== 抜粋本文 ==
「スクール・ナーランダ」は、お寺にご縁のない若者を対象に、若い世代と仏教(浄土真宗)との新たな関係づくりをするために企画されたものです。ひとつのテーマを通して、仏教・科学・芸術等、様々な分野の話を聞き、多様な学びの中から、今と未来を生きる智慧を身につけてもらう現代版寺子屋事業です。授業とディスカッション、そして体験プログラムを組み合わせて行います。今回の会場は佐賀市内にある本派寺院願正寺。テーマは、「あなたは、あなたが食べるものでできている。~生きものの営み、土地、テクノロジー、『食』をめぐる考察」。講師には、藤島皓介さん(宇宙生物学者)、長谷川愛さん(アーティスト)、船越雅代さん(料理家)、嬉野茶時(嬉野茶生産者ユニット)、そして松月博宣さん・花岡尚樹さん(浄土真宗本願寺派僧侶)を招き、ともに学び、ともに考える寺子屋を開催しました。実際に参加された方からは、「浄土真宗の教えを知ることができ、お寺を身近に感じた」「お寺は生き方を考えられる場所だとわかった」「社会にある色々なものと仏教は少なからず関わりがあるということがわかった」というような声を聞くことができました。
<授業1>
●生命における食とはなにか(宇宙生物学者:藤島皓介さん)
藤島皓介さんは、「生命とは、外からエネルギーを取り入れるシステム。良質なエネルギーとなる電子を取り入れ、排泄物を吐き出すことを繰り返している。食とは電子の移動であり、酸化と還元という反応を繰り返している」と説明。参加者ひとりひとりが、体内で起こる科学的な事象という視点から「食」を捉え、食べものを食べた自分の体内で何が起きているのか理解を深めました。また、藤島さんは、合成生物学の進展により食材の幅がさらに広がる可能性についても話し、最近、電気を食べる微生物が見つかったことを例にあげ、「将来テクノロジーで電気やガスを食べる時代が訪れるかもしれない」と話しました。
===
== 記録データ ==
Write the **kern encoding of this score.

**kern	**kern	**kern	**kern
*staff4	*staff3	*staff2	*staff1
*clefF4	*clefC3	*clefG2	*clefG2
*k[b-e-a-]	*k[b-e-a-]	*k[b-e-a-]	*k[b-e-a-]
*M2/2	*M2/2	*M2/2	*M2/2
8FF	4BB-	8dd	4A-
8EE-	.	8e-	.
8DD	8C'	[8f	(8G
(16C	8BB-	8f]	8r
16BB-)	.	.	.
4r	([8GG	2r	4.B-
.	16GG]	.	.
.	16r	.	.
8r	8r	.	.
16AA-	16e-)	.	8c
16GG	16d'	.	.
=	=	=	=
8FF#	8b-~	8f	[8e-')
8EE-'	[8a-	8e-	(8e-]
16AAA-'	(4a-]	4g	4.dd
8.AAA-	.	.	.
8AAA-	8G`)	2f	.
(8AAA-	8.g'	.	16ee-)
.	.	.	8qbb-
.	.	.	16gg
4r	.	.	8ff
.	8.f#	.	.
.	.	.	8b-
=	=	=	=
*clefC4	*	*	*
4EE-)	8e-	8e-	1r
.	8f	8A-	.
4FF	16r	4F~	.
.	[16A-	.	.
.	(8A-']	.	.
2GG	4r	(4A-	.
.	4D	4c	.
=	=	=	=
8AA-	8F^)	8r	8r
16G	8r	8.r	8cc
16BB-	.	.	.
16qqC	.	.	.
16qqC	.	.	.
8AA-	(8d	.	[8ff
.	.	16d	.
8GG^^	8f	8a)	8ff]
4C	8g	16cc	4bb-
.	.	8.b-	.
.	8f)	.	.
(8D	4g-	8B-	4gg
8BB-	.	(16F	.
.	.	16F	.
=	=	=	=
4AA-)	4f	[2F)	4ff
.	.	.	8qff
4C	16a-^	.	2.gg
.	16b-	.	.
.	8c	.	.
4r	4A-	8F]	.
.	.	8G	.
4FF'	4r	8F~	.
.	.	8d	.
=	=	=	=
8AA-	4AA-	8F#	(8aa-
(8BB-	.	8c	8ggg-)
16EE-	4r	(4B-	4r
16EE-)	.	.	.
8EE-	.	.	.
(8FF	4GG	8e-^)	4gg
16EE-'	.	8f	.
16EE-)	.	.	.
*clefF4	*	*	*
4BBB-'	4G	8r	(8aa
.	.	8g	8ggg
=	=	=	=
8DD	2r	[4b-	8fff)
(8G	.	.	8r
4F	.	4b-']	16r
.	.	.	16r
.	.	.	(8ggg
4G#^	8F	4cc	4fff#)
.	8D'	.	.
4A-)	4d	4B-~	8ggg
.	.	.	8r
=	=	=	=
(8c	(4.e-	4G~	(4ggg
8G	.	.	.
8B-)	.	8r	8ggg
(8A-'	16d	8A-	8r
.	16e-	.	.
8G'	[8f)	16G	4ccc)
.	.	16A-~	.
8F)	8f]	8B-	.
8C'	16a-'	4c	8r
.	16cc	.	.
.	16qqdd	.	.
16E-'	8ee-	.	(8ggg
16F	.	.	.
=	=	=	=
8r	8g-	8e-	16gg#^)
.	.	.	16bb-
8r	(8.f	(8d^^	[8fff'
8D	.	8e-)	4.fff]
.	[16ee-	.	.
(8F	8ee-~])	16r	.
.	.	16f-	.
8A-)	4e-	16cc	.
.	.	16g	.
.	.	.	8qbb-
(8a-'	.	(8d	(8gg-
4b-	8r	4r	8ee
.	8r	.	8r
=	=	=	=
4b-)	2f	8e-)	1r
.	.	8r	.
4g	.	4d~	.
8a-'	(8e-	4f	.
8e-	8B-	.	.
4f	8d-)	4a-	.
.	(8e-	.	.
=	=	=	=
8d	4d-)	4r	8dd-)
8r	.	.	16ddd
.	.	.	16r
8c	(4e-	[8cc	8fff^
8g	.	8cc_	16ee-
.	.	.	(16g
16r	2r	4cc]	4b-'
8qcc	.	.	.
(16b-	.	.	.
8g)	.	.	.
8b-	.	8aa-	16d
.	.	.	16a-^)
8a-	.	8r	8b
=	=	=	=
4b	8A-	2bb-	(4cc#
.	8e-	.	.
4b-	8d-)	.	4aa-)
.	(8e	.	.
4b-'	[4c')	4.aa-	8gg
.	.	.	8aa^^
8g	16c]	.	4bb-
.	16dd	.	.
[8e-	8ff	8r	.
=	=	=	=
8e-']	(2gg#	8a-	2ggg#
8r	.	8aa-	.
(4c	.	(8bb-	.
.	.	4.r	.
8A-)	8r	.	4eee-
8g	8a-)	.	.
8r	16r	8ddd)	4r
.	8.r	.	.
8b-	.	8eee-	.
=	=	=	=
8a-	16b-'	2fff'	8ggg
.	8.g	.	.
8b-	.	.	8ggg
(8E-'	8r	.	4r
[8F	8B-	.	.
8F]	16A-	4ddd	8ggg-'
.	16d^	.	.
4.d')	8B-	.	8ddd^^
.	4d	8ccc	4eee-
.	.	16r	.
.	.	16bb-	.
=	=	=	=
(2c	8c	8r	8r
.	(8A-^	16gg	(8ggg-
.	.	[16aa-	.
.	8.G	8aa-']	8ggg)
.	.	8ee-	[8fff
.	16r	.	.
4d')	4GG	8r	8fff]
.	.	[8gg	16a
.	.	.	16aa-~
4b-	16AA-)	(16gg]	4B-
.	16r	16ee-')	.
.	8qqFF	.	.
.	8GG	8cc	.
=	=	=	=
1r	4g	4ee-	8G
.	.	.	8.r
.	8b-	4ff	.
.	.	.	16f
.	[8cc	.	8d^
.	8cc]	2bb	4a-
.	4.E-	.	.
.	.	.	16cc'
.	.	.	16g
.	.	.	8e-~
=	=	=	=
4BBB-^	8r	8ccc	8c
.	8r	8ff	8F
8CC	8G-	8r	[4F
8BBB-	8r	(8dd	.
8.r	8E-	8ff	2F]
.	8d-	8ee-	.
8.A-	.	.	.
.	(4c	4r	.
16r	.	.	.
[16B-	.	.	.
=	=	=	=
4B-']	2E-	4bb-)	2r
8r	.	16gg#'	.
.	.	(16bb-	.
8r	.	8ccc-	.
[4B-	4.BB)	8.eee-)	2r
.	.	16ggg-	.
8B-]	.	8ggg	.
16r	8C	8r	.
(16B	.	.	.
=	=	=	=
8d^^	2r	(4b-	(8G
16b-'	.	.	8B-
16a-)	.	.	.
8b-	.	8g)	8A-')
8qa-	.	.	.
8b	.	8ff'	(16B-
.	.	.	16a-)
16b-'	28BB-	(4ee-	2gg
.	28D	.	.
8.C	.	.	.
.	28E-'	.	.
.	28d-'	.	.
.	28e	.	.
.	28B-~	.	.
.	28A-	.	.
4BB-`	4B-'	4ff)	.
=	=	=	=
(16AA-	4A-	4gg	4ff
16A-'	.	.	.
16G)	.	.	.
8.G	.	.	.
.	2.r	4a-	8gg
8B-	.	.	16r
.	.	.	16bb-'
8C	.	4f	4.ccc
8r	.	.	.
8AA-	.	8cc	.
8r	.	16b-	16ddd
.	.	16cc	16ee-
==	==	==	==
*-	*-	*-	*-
===
• **演習の目標**
スクール・ナーランダの紹介文のうち、「藤島皓介さんは、「生命とは、」から「かもしれない」と話しました。」までの範囲を、「電子」を「エレクトロン」に置き換えて書き直してください。

• **解答例**
藤島皓介さんは、「生命とは、外からエネルギーを取り入れるシステム。良質なエネルギーとなるエレクトロンを取り入れ、排泄物を吐き出すことを繰り返している。食とはエレクトロンの移動であり、酸化と還元という反応を繰り返している」と説明。参加者ひとりひとりが、体内で起こる科学的な事象という視点から「食」を捉え、食べものを食べた自分の体内で何が起きているのか理解を深めました。また、藤島さんは、合成生物学の進展により食材の幅がさらに広がる可能性についても話し、最近、電気を食べる微生物が見つかったことを例にあげ、「将来テクノロジーで電気やガスを食べる時代が訪れるかもしれない」と話しました。